Scientists have developed "the double viral vector transfection technique" which can deliver genes to a specific neural circuit by combining two new kinds of gene transfer vectors.
With this method, they found that "indirect pathways," which were suspected to have been left behind when the direct connection from the brain to motor neurons (which control muscles) were established in the course of evolution and actually play an important role in the highly developed dexterous hand movements.
It is said that the higher primates including human beings accomplished explosive evolution by having acquired the ability to move hands skillfully. It has been thought that this ability to move individual fingers is a result of the evolution of the direct connection from the cerebrocortical motor area to motor neurons of the spinal cord which control the muscles. On the other hand, in lower animals with clumsy hands, such as cats or rats, the cortical motor area is connected to the motor neurons, only through interneurons of the spinal cord. Such an "indirect pathway"remains in us, primates, without us fully understanding its functions. Is this "phylogenetically old circuit" still in operation? Or maybe suppressed since it is obstructive?
The collaborative research team led by Professor Tadashi Isa, Project Assistant Professor Masaharu Kinoshita from The National Institute for Physiological Sciences, The National Institutes of Natural Sciences and Fukushima Medical University and Kyoto University developed "the double viral vector transfection technique"which can deliver genes to a specific neural circuit by combining two new kinds of gene transfer vectors.
With this method, they succeeded in the selective and reversible suppression of the propriospinal neurons (spinal interneurons mediating the indirect connection from cortical motor area to spinal motor neurons).
The results revealed that "indirect pathways" play an important role in dexterous hand movements and finally a longtime debate has come to a close.
The key component of this discovery was "the double viral vector transfection technique" in which one vector is retrogradely transported from the terminal zone back to the neuronal cell bodies and the other is transfected at the location of their cell bodies. The expression of the target gene is regulated only in the cells with double transfection by the two vectors. Using this technique, they succeeded in the suppression of the propriospinal neuron selectively and reversibly.
Such an operation was possible in mice in which the inheritable genetic manipulation of germline cells were possible, but impossible in primates until now.
Using this method, further development of gene therapy targeted to a specific neural circuit can be expected.
Professor Tadashi Isa says "this newly developed double viral vector transfection technique can be applied to the gene therapy of the human central nervous system, as we are the same higher primates.
And this is the discovery which reverses the general idea that the spinal cord is only a reflex pathway, but also plays a pivotal role in integrating the complex neural signals which enable dexterous movements."
This study was supported by the Strategic Research Program for Brain Sciences by the MEXT of Japan. This research result will be published in Nature.

__PROBLEMS TO SOLVE__.
**a.** Return, word for word, the part of the text on the double viral vector technique starting at "Scientists have developed" and ending at "dexterous hand movements.".
**b.** List every institution that the text on the double viral vector technique names as part of the collaborative research team.

__THE DATA__.

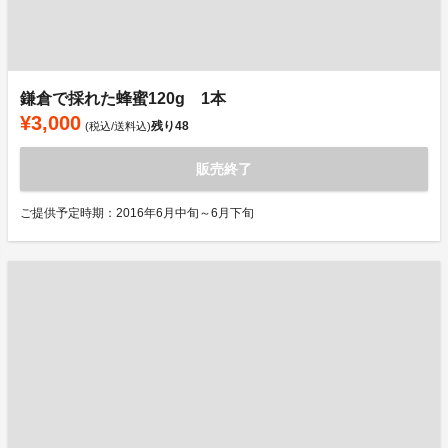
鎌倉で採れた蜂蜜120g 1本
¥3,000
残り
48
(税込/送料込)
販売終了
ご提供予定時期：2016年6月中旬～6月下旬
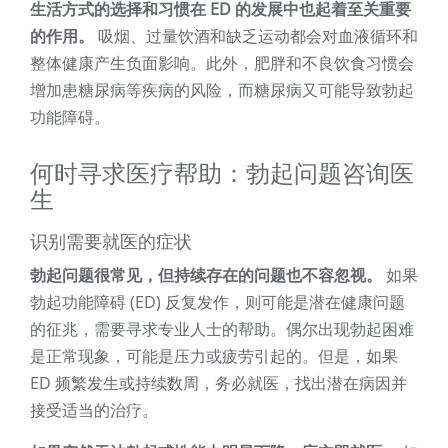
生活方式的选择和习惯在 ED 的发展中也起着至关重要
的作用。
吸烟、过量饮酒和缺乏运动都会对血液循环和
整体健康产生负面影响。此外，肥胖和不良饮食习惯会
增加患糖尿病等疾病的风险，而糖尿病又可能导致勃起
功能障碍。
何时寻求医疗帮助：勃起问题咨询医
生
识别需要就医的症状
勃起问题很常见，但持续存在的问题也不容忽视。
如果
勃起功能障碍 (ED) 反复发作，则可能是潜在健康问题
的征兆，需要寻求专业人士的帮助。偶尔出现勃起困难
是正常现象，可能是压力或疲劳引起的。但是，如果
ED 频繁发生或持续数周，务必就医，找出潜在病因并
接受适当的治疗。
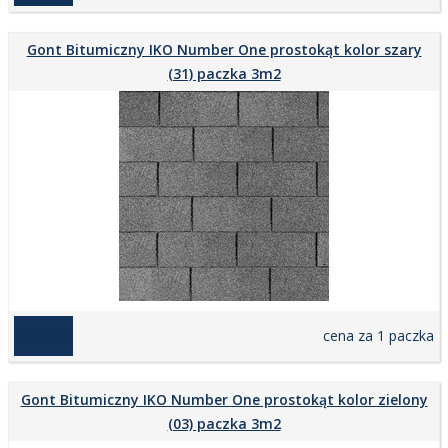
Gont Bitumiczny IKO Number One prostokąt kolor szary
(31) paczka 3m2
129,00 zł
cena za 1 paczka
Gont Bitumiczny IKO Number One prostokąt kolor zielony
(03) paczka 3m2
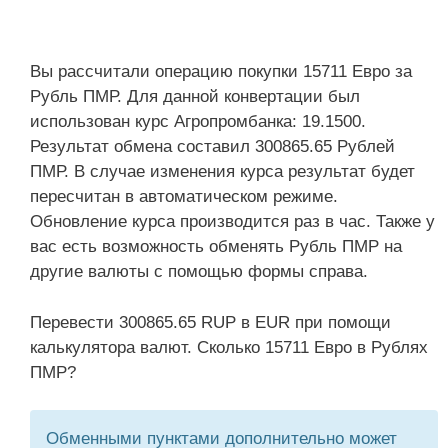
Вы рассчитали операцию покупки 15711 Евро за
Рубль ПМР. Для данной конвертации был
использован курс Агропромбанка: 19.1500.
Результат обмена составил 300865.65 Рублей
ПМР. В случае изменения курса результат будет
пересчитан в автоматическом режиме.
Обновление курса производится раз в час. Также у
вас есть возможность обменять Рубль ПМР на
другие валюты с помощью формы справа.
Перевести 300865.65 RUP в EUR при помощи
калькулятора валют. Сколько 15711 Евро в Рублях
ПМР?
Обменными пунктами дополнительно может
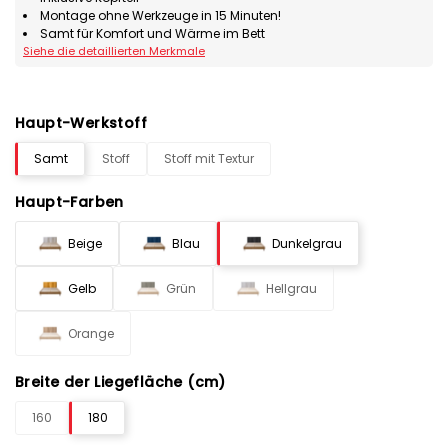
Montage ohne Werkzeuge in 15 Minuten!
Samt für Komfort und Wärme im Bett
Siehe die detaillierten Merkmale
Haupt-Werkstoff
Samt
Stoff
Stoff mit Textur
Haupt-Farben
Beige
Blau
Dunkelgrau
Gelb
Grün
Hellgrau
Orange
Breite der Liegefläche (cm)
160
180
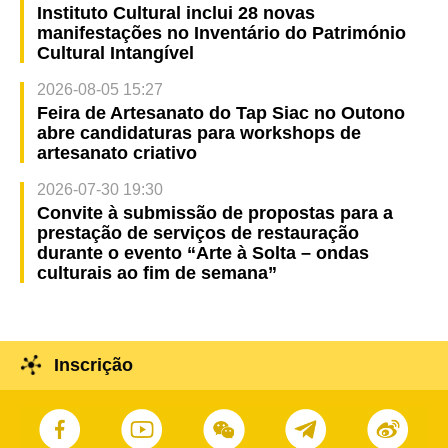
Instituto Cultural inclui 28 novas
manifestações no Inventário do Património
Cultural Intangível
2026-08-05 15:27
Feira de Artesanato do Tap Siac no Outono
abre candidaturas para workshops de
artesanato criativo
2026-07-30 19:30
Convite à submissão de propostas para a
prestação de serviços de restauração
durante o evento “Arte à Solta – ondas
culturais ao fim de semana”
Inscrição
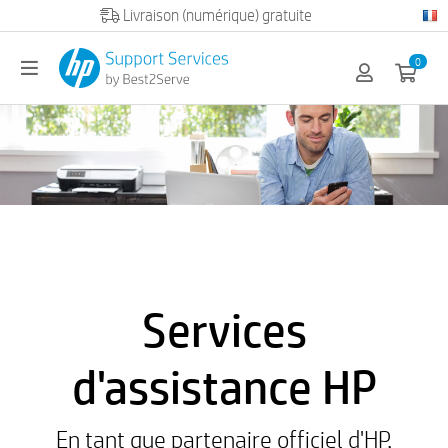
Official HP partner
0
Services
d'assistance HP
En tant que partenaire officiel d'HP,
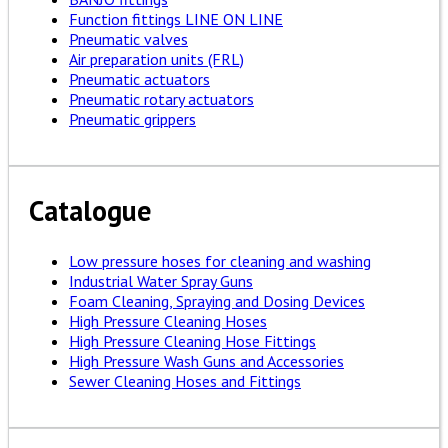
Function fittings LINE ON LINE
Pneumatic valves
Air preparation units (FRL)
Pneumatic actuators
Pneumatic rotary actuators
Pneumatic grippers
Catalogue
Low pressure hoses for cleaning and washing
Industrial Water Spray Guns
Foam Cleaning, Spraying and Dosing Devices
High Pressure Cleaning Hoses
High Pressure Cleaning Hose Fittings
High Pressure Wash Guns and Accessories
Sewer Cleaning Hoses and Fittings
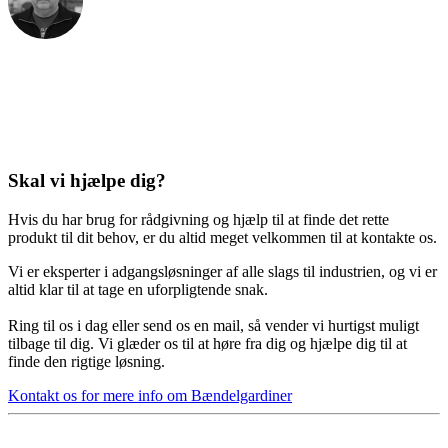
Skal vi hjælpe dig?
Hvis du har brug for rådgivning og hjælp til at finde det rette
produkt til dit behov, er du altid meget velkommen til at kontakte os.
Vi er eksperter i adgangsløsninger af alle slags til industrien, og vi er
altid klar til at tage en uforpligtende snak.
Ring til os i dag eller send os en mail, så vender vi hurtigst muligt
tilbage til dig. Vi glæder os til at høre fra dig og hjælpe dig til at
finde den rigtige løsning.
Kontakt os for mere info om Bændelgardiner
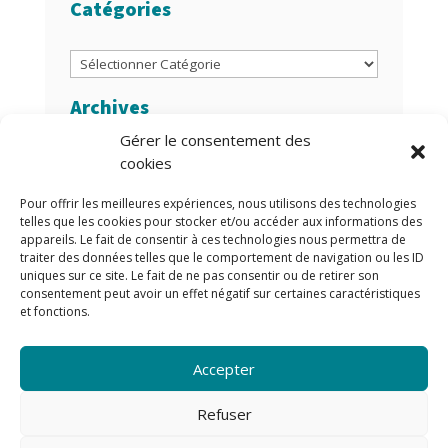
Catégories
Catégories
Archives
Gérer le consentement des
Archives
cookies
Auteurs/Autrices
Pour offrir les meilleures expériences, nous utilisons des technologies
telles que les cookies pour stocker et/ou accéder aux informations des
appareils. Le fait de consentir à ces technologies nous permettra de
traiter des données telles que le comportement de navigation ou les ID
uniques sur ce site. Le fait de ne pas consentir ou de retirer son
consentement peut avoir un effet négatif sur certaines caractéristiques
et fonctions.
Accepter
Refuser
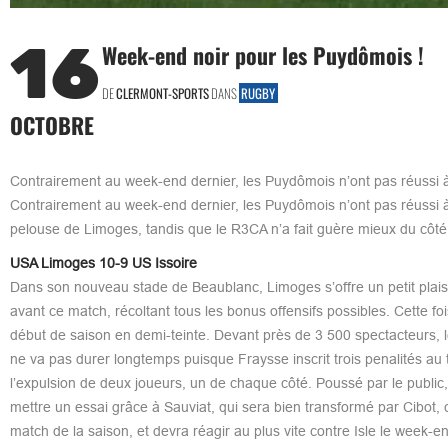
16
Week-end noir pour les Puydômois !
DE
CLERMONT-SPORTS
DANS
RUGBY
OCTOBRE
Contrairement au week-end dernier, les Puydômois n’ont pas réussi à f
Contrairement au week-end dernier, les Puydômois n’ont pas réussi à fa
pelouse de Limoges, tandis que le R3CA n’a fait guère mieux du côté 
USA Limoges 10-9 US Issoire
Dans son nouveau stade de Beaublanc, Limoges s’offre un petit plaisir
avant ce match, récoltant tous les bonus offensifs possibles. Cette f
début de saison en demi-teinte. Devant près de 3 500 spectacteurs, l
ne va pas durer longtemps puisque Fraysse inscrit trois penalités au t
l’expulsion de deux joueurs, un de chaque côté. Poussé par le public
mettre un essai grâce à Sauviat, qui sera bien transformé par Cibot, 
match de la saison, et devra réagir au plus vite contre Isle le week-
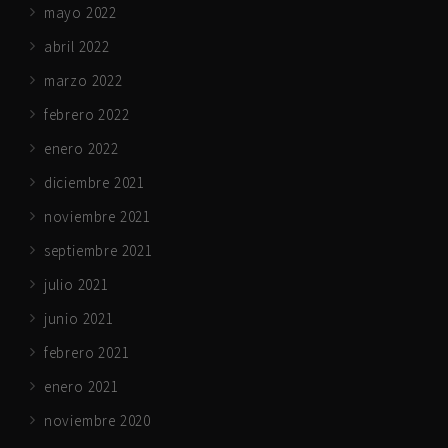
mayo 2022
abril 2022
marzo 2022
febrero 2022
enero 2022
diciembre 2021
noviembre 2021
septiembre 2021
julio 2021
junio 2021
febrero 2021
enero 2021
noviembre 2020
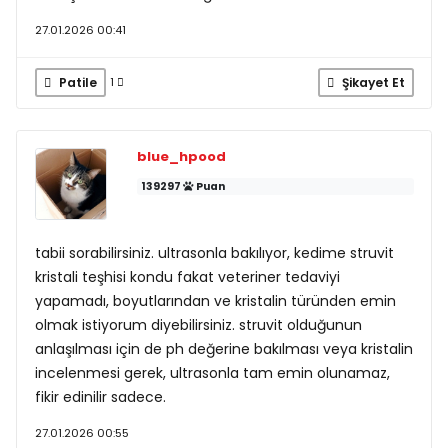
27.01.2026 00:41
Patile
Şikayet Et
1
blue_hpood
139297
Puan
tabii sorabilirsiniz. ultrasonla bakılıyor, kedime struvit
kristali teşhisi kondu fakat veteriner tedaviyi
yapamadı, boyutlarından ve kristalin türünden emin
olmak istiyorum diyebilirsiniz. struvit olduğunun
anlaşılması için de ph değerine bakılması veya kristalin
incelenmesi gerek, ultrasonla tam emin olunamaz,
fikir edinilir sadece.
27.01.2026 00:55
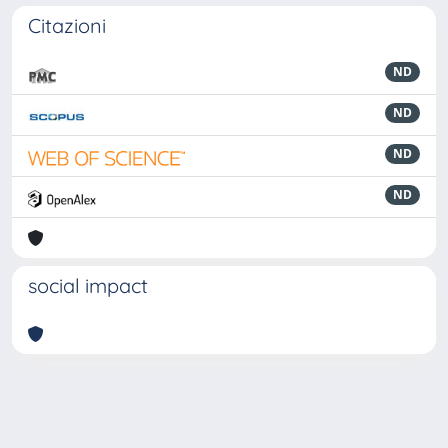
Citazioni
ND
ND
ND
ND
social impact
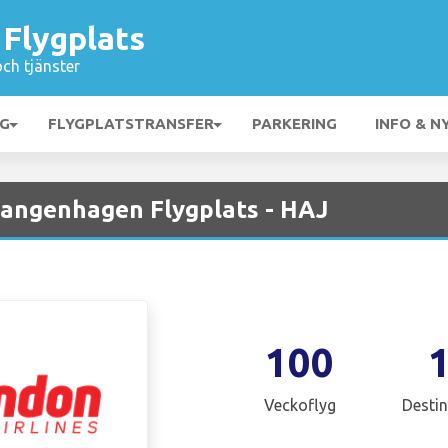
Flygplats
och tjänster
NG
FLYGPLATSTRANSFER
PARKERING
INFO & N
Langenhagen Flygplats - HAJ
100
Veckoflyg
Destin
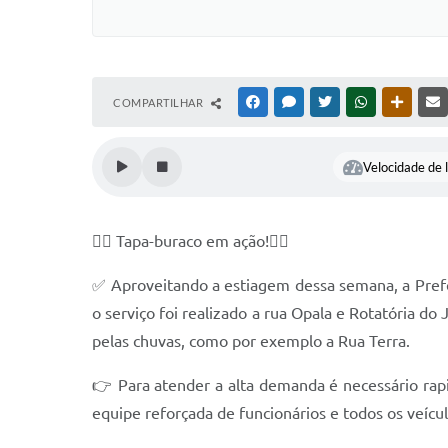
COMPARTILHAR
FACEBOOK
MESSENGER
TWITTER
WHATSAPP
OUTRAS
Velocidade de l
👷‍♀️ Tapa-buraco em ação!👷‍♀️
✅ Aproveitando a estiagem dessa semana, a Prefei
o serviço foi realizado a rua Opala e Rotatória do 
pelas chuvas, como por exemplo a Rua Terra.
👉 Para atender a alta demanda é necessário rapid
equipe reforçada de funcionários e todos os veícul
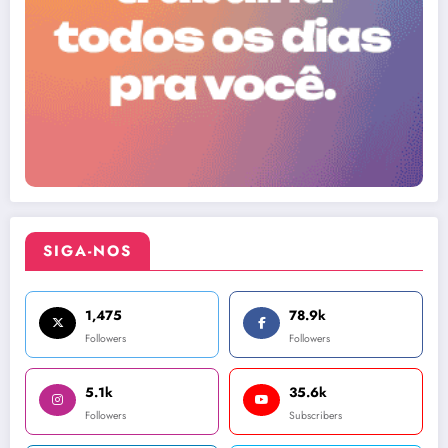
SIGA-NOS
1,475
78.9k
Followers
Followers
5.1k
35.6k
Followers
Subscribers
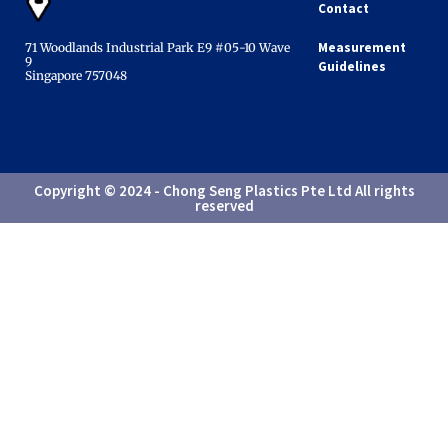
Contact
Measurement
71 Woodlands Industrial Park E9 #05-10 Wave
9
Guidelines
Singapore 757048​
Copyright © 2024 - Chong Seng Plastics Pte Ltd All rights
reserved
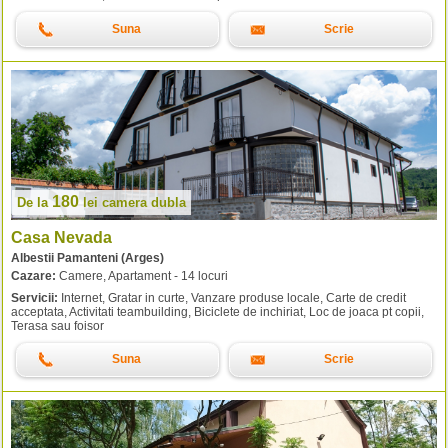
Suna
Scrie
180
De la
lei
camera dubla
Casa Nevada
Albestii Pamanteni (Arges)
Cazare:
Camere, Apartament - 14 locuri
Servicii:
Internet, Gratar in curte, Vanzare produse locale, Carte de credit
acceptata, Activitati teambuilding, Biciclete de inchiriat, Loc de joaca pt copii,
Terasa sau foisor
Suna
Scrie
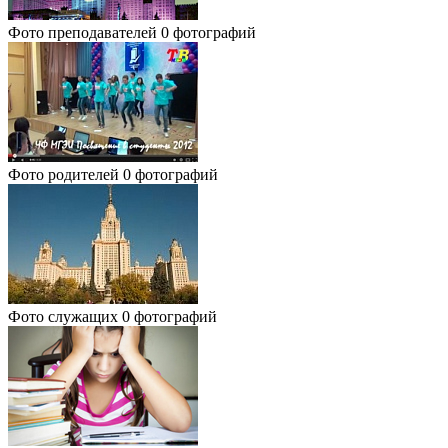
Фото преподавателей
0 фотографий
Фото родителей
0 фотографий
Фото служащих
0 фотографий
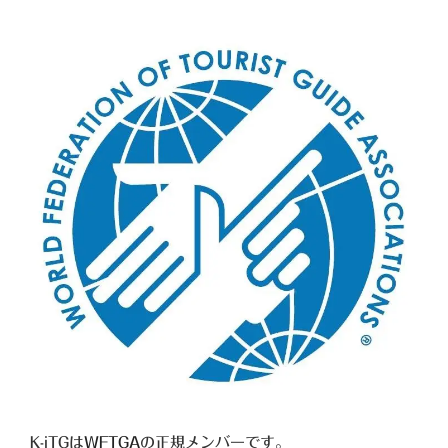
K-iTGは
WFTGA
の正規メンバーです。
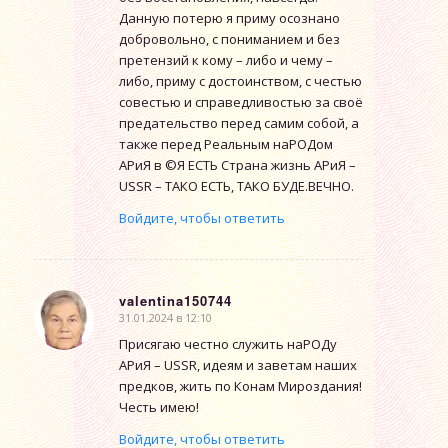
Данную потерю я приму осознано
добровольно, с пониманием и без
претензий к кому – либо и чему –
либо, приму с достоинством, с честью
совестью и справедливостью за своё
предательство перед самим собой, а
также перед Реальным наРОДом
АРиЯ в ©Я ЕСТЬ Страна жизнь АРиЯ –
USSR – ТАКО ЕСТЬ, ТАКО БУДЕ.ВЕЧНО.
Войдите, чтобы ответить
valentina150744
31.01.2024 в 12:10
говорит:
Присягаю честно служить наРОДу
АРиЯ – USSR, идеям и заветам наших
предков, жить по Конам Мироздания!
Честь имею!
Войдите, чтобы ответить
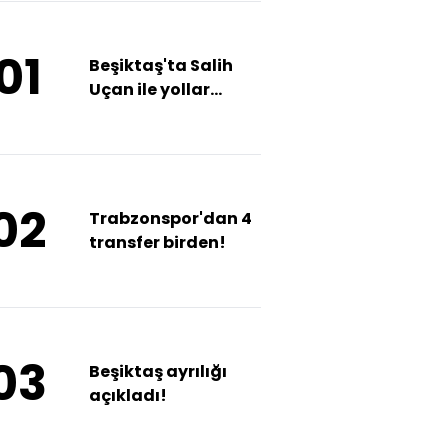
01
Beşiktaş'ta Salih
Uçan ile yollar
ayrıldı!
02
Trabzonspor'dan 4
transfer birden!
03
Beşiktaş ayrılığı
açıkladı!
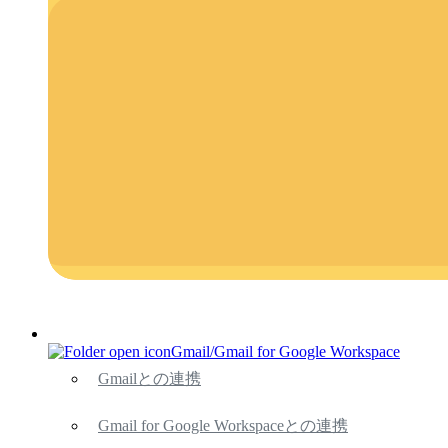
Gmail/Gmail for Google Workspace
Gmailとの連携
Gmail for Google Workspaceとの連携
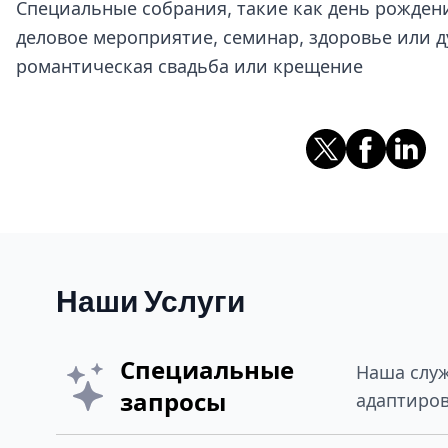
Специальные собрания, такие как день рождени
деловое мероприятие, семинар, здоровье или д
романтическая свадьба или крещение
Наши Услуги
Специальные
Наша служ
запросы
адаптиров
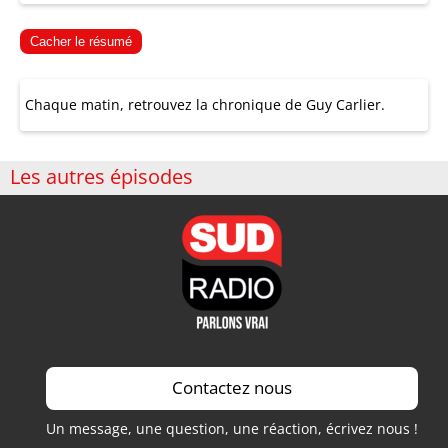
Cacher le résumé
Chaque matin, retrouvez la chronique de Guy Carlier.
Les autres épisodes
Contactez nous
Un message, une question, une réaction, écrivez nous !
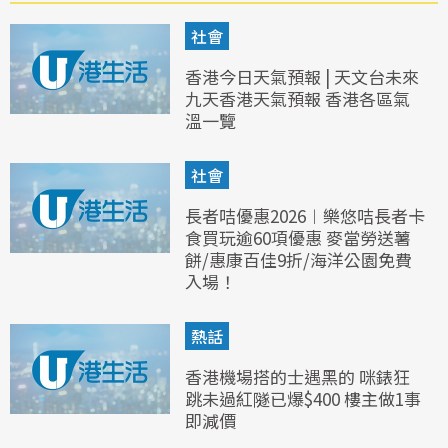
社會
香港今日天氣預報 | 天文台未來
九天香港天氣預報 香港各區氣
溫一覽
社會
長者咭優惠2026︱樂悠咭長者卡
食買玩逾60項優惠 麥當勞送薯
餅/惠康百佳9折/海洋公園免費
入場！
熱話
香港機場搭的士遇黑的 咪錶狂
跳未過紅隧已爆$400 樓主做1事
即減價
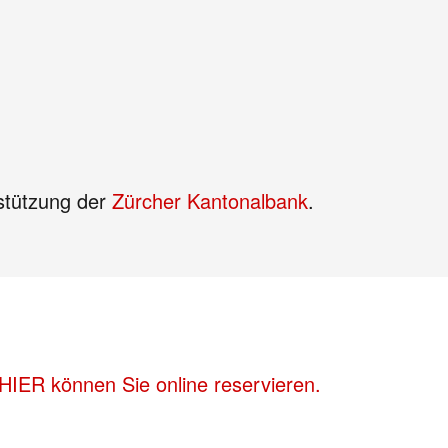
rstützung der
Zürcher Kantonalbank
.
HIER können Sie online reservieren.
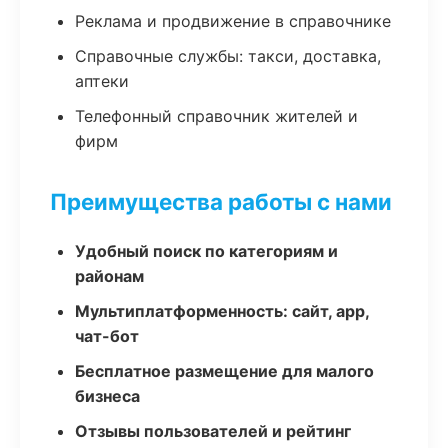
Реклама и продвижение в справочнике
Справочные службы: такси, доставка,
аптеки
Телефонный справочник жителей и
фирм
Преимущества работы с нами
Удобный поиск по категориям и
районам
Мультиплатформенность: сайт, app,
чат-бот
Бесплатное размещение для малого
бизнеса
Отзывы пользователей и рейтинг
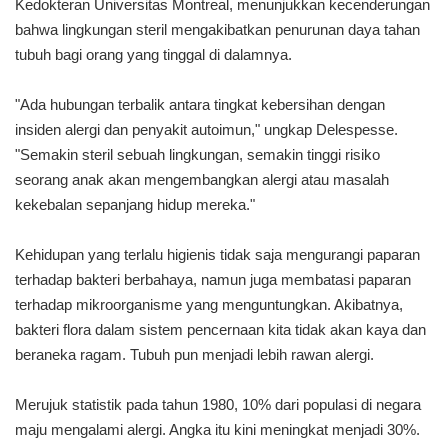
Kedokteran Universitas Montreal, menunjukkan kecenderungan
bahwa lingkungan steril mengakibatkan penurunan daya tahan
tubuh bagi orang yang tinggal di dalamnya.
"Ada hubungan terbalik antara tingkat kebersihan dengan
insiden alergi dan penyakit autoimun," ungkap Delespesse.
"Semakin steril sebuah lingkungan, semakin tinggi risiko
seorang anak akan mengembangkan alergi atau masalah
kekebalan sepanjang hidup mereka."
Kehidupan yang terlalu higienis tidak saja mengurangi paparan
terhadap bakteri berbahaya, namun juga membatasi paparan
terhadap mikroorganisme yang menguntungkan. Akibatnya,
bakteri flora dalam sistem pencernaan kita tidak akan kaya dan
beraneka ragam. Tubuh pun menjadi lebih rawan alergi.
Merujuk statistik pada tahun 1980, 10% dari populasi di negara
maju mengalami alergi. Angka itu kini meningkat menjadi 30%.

__ANSWERS IN ORDER__.
**a.**
Scientists have developed "the double viral vector transfection technique" which can deliver genes to a specific neural circuit by combining two new kinds of gene transfer vectors.
With this method, they found that "indirect pathways," which were suspected to have been left behind when the direct connection from the brain to motor neurons (which control muscles) were established in the course of evolution and actually play an important role in the highly developed dexterous hand movements.

**b.**
The National Institute for Physiological Sciences
The National Institutes of Natural Sciences
Fukushima Medical University
Kyoto University